Sexta-feira, 29 Março

«Não Me Ames» (Love Me Not) por André Gonçalves

De todas as cinematografias a (re)emergir no século XXI, a grega será sem dúvida a mais sui generis, a mais geradora de reações choque, a mais difícil de descrever aos principiantes, e porém, já dona de um género próprio. Com o pontapé de saída dado por Yorgos Lanthimos e o seu Canino, chega agora, discretamente, às nossas salas, o novo filme do cineasta Alexandros Avranas (Miss Violence). E antes mesmo de podermos finalmente ver o seu esforço de internacionalização, com Dark Crimes, protagonizado por Jim Carrey e Charlotte Gainsbourg, nota-se já um piscar de olho ao cinema ocidental – a saber, à tradição do filme noir. Assim, temos um cocktail entre umas quantas pitadas de surrealismo que tanto caracterizou esta nova vaga grega, e um género muito norte-americano, retratanto pessoas asquerosas a tentarem escalar o máximo possível uma montanha que pode a qualquer momento desabar… 

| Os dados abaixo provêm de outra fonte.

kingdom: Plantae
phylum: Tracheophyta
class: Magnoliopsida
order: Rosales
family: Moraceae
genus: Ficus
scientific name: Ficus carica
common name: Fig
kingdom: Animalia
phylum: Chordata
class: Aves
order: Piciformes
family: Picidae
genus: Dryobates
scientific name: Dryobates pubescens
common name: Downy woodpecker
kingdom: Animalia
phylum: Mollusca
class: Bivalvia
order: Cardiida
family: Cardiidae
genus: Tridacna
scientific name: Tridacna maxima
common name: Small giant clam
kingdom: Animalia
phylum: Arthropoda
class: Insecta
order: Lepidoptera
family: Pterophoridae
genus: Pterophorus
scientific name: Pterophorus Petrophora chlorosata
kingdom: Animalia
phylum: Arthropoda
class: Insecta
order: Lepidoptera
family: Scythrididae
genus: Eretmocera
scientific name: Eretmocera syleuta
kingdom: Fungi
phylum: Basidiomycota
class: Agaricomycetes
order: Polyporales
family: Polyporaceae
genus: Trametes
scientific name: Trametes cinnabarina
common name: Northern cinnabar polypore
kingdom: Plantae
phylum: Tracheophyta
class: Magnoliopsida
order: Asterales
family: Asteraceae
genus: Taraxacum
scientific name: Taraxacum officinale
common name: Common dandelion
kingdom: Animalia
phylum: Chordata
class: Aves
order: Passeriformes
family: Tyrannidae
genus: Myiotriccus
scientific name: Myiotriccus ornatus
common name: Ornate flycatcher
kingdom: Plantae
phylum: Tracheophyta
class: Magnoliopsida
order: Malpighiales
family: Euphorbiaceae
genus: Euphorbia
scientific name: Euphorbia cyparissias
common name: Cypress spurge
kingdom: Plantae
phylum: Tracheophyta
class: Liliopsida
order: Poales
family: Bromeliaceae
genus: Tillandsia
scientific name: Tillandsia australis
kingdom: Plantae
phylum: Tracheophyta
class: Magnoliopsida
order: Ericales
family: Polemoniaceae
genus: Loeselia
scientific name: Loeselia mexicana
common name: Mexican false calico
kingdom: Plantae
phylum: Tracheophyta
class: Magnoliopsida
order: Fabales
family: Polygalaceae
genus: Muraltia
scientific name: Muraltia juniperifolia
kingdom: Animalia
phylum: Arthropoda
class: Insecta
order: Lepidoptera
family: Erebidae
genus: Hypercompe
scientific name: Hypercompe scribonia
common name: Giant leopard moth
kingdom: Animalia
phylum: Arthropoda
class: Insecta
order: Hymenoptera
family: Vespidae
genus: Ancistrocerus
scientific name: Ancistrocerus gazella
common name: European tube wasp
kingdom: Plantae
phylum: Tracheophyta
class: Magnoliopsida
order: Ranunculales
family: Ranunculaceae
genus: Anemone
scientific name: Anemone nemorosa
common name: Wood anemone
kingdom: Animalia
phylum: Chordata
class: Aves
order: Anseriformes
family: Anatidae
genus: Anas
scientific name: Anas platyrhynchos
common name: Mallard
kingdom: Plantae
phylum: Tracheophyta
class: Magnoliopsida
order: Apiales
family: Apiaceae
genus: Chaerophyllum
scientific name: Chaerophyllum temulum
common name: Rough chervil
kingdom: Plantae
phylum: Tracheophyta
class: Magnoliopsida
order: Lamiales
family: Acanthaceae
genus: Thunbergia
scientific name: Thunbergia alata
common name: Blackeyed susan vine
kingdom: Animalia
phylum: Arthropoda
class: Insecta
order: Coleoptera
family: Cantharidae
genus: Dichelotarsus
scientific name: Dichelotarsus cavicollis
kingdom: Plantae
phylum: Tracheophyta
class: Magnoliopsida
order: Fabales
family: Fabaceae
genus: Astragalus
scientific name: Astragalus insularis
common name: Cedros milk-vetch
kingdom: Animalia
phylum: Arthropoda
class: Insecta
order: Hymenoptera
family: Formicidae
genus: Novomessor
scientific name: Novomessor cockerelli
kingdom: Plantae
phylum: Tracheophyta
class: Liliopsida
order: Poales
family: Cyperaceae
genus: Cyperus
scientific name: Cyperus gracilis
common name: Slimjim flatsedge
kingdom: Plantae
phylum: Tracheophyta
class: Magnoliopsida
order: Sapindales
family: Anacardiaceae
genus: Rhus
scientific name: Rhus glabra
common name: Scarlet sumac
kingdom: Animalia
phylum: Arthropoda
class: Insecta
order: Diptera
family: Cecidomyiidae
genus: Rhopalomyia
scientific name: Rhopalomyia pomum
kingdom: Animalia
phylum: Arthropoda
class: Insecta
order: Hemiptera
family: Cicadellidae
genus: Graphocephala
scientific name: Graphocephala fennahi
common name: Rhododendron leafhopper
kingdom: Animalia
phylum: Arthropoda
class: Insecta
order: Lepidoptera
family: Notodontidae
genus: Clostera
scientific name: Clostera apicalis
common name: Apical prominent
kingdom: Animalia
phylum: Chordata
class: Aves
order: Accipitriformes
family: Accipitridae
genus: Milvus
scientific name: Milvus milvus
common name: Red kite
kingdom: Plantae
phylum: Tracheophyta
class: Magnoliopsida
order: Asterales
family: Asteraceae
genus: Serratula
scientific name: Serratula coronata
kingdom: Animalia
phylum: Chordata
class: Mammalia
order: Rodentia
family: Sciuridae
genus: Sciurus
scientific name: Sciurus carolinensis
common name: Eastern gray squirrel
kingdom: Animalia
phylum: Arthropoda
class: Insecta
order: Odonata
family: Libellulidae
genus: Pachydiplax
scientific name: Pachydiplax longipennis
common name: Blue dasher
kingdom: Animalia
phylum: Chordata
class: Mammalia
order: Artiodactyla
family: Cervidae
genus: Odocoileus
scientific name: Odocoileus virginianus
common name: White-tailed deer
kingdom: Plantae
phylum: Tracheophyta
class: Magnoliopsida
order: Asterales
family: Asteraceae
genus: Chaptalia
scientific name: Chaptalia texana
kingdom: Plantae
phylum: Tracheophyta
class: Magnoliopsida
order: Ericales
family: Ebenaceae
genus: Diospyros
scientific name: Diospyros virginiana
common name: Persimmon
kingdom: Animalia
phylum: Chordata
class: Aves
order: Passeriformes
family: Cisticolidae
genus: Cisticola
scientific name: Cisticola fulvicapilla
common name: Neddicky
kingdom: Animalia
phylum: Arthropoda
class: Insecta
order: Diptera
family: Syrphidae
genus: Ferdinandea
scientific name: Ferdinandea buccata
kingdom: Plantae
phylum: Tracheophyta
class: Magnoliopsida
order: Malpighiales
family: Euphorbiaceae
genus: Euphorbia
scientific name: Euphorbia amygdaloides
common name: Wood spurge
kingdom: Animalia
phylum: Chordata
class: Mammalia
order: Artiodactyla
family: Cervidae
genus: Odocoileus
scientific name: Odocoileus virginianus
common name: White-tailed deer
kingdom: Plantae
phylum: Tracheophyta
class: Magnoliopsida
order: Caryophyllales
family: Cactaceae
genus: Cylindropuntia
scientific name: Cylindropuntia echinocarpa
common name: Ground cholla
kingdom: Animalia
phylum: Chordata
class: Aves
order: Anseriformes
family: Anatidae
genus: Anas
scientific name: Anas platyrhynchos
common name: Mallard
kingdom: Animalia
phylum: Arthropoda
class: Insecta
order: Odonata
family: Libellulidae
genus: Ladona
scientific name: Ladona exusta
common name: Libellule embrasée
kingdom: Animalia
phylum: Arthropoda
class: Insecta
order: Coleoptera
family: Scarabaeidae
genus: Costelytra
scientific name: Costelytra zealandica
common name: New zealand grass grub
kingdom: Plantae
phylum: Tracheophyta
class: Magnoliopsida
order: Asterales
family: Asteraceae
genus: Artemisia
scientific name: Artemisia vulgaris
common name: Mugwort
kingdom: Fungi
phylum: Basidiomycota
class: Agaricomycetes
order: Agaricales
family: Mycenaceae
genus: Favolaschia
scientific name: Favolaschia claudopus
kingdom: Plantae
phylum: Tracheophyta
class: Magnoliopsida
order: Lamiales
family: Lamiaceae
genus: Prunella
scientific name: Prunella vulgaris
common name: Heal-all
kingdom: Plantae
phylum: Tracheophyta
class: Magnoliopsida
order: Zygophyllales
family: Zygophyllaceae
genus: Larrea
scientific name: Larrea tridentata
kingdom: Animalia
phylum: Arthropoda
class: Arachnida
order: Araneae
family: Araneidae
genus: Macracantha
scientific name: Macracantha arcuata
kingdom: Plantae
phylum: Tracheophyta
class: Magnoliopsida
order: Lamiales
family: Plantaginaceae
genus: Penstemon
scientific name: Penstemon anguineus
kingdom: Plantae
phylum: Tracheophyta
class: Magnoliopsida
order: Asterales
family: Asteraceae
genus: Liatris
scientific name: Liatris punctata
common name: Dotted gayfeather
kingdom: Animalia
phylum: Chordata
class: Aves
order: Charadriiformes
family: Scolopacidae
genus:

Love Me Not parece também um convite ao espectador para não se enamorar muito por estas personagens, tal é o fel que aqui é derramado. Um casal, inicialmente visto com uma ambição normal de ter uma criança, contrata uma jovem para ser barriga de aluguer, não poupando a esforços e orçamento para a fazer sentir-se bem, que passa por convidá-la a morar com eles, ao longo do período de gestação, assim cremos. Enfim, uma sinopse já de si pronta para pôr alguns cérebros em curto-cirtuito revela-se ainda mais maligna quando nos apercebemos do que está em jogo.

E pronto, assim, na velocidade que um carro em alta velocidade dá uma guinada ao lado, somos postos perante um programa onde a crise moral de uma burguesia wannabe é tema central, e onde a partir daí, vale tudo – isto é, também estas personagens estão sob rédea curta, maltratadas, tudo em prol do bem (mal) maior. O seu calcanhar de Aquiles estará precisamente, não necessariamente na falta de empatia pura pelo que acontece no ecrã – até porque a história do cinema está repleta de grandes filmes protagonizados por personagens antipáticas – mas sim na prisão redutora em que estas vivem, vítimas do (co)argumentista-barra-realizador sequestrador Avranas. Este aparenta ter o complexo de superioridade reservado aos grandes cineastas, que inclui neste caso não dar nomes às suas personagens, limitando-se a chamar nos créditos “homem” e “mulher” – um pouco à imagem do que Aronofsky também fez no ano passado com mother!, mas desta vez numa escala metafórica bem mais pequena e bem menos memorável convenha-se (aqui, supõe-se que seja apenas para generalizar a luta global da tal falsa burguesia em dar golpes do baú com receio de viver eternamente numa crise). Falta, se não algum talento já bem evidente na composição de cenas, saber não perder o espectador na sua manipulação mais ou menos óbvia, no seu trajeto até ao final castigador inevitável.

A ver vamos como isto se traduz em “hollywoodês” daqui a uns meses, mas para já, segue uma recomendação minimamente respeitosa com as devidas reservas, acima explicitadas.